Looks like there's a Version 1909 that I can upgrade to. What should I do once it's installed?


----------



## blues_harp28 (Jan 9, 2005)

> The WOF driver encountered a corruption in the compressed file's Resource Table.


This can be related to bad sectors on the hard drive.
For a quick hard drive test download
CrystalDiskInfo
https://filehippo.com/download_crystaldiskinfo/
Report back what it finds any problems.
======


> Looks like there's a Version 1909 that I can upgrade to


Upgrading to the latest version is a must do as soon as possible.


----------



## BtF8i4 (Apr 20, 2010)

Okay, thank you, I updated Windows fully. Now, I downloaded Crystaldiskinfo but Windows won't let me install it. Is there another similar program I can download that won't be a problem running on my PC?


----------



## blues_harp28 (Jan 9, 2005)

Let's backtrack for a moment with the questions I asked here.


blues_harp28 said:


> What problem were you having that made you run sfc /scannow?





blues_harp28 said:


> Are you a student or a teacher as you are using Windows 10 Education


Please do not keep quoting your answers to me as it is hard to see who said what and when.


----------



## BtF8i4 (Apr 20, 2010)

Sorry about the long replies; I see better now where to hit reply. 

To answer your questions, I am using Windows 10 Education. After reading your post above, I saw that there was indeed an upgrade waiting in Windows. So I updated to Version 1909.

Then, just now I ran sfc /scannow. Here is the result. I'm not sure if that solved everything that was wrong?

Windows Resource Protection found corrupt files and successfully repaired them.
For online repairs, details are included in the CBS log file located at
windir\Logs\CBS\CBS.log. For example C:\Windows\Logs\CBS\CBS.log. For offline
repairs, details are included in the log file provided by the /OFFLOGFILE flag.


----------



## blues_harp28 (Jan 9, 2005)

BtF8i4 said:


> I'm not sure if that solved everything that was wrong?


This is still my question - what problems were you having that made you run sfc /scannow?


----------



## BtF8i4 (Apr 20, 2010)

The original problem was that I was unable to re-open Outlook 2019 on my computer once it was already open. So, if I tried to open it a second time, it would not and I would have to reboot the computer. I went to another forum and was given the advice to try sfc /scannow. When I ran it, I encountered the error messages documented above, and therefore needed (and still need perhaps?) to pursue them, since their results weren't right.

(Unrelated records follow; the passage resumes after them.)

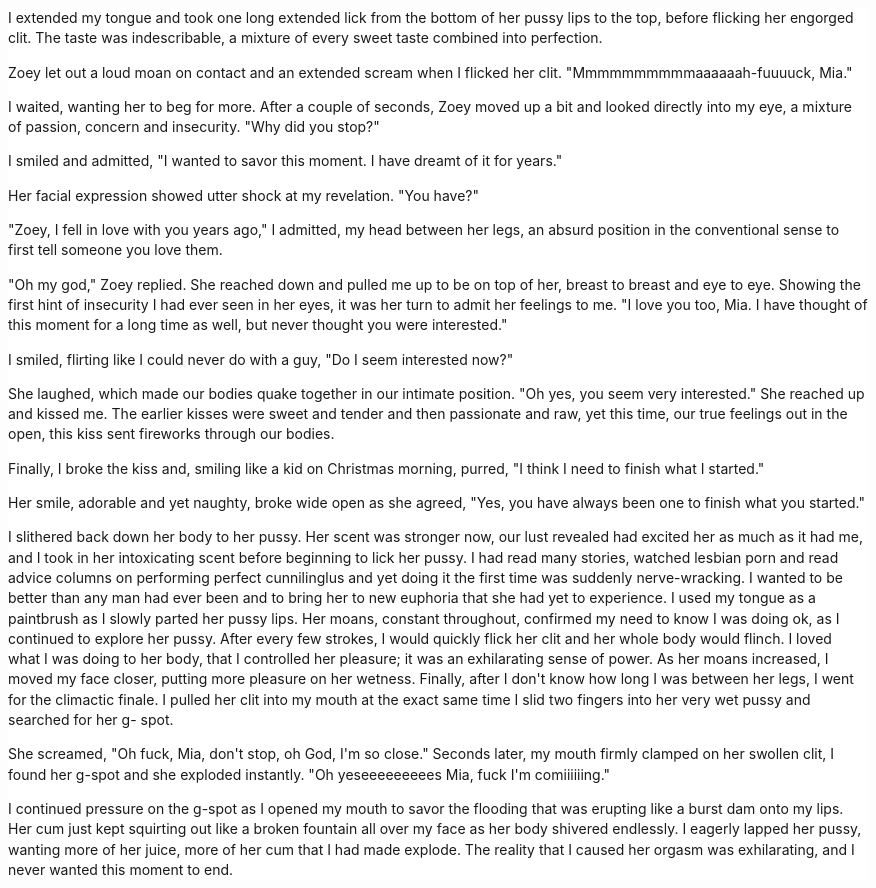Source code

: I extended my tongue and took one long extended lick from the bottom of her pussy lips to the top, before flicking her engorged clit. The taste was indescribable, a mixture of every sweet taste combined into perfection. 

Zoey let out a loud moan on contact and an extended scream when I flicked her clit. "Mmmmmmmmmmaaaaaah-fuuuuck, Mia." 

I waited, wanting her to beg for more. After a couple of seconds, Zoey moved up a bit and looked directly into my eye, a mixture of passion, concern and insecurity. "Why did you stop?" 

I smiled and admitted, "I wanted to savor this moment. I have dreamt of it for years." 

Her facial expression showed utter shock at my revelation. "You have?" 

"Zoey, I fell in love with you years ago," I admitted, my head between her legs, an absurd position in the conventional sense to first tell someone you love them. 

"Oh my god," Zoey replied. She reached down and pulled me up to be on top of her, breast to breast and eye to eye. Showing the first hint of insecurity I had ever seen in her eyes, it was her turn to admit her feelings to me. "I love you too, Mia. I have thought of this moment for a long time as well, but never thought you were interested." 

I smiled, flirting like I could never do with a guy, "Do I seem interested now?" 

She laughed, which made our bodies quake together in our intimate position. "Oh yes, you seem very interested." She reached up and kissed me. The earlier kisses were sweet and tender and then passionate and raw, yet this time, our true feelings out in the open, this kiss sent fireworks through our bodies. 

Finally, I broke the kiss and, smiling like a kid on Christmas morning, purred, "I think I need to finish what I started." 

Her smile, adorable and yet naughty, broke wide open as she agreed, "Yes, you have always been one to finish what you started." 

I slithered back down her body to her pussy. Her scent was stronger now, our lust revealed had excited her as much as it had me, and I took in her intoxicating scent before beginning to lick her pussy. I had read many stories, watched lesbian porn and read advice columns on performing perfect cunnilinglus and yet doing it the first time was suddenly nerve-wracking. I wanted to be better than any man had ever been and to bring her to new euphoria that she had yet to experience. I used my tongue as a paintbrush as I slowly parted her pussy lips. Her moans, constant throughout, confirmed my need to know I was doing ok, as I continued to explore her pussy. After every few strokes, I would quickly flick her clit and her whole body would flinch. I loved what I was doing to her body, that I controlled her pleasure; it was an exhilarating sense of power. As her moans increased, I moved my face closer, putting more pleasure on her wetness. Finally, after I don't know how long I was between her legs, I went for the climactic finale. I pulled her clit into my mouth at the exact same time I slid two fingers into her very wet pussy and searched for her g- spot. 

She screamed, "Oh fuck, Mia, don't stop, oh God, I'm so close." Seconds later, my mouth firmly clamped on her swollen clit, I found her g-spot and she exploded instantly. "Oh yeseeeeeeeees Mia, fuck I'm comiiiiiing." 

I continued pressure on the g-spot as I opened my mouth to savor the flooding that was erupting like a burst dam onto my lips. Her cum just kept squirting out like a broken fountain all over my face as her body shivered endlessly. I eagerly lapped her pussy, wanting more of her juice, more of her cum that I had made explode. The reality that I caused her orgasm was exhilarating, and I never wanted this moment to end.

The original problem of Outlook not opening a second time has now been resolved. I discovered that it was still running as a process in the task manager; some of the add ons weren't releasing it, and it would still appear as running when I tried to reboot. So, I've disabled all add-ons and done a modify of the Outlook installation. This seems to have resolved that problem.

So, now all I am trying to solve is the hard drive corruption issues that seem to have come to light from the very useful tests you asked me to run above.


----------



## blues_harp28 (Jan 9, 2005)

BtF8i4 said:


> I am trying to solve is the hard drive corruption issues


Your post # 14


> Windows Resource Protection found corrupt files and successfully repaired them.


Your original post is here and it would have helped us, help you, if you had posted there.
https://forums.techguy.org/threads/outlook-wont-re-open.1249374/#post-9733104
Did you run CHKDSK (Check Disk) again?


----------



## BtF8i4 (Apr 20, 2010)

Thank you - it seems to be fixed now.

I posted in the business application forum because I had an Outlook issue. I posted in the Windows forum because I had a hard drive corruption/Windows issue. My assumption was that different expertise and reader interest resided in each forum.


----------



## blues_harp28 (Jan 9, 2005)

BtF8i4 said:


> My assumption was that different expertise and reader interest resided in each forum.


Good point, you are right. Good to know all is now a ok.


----------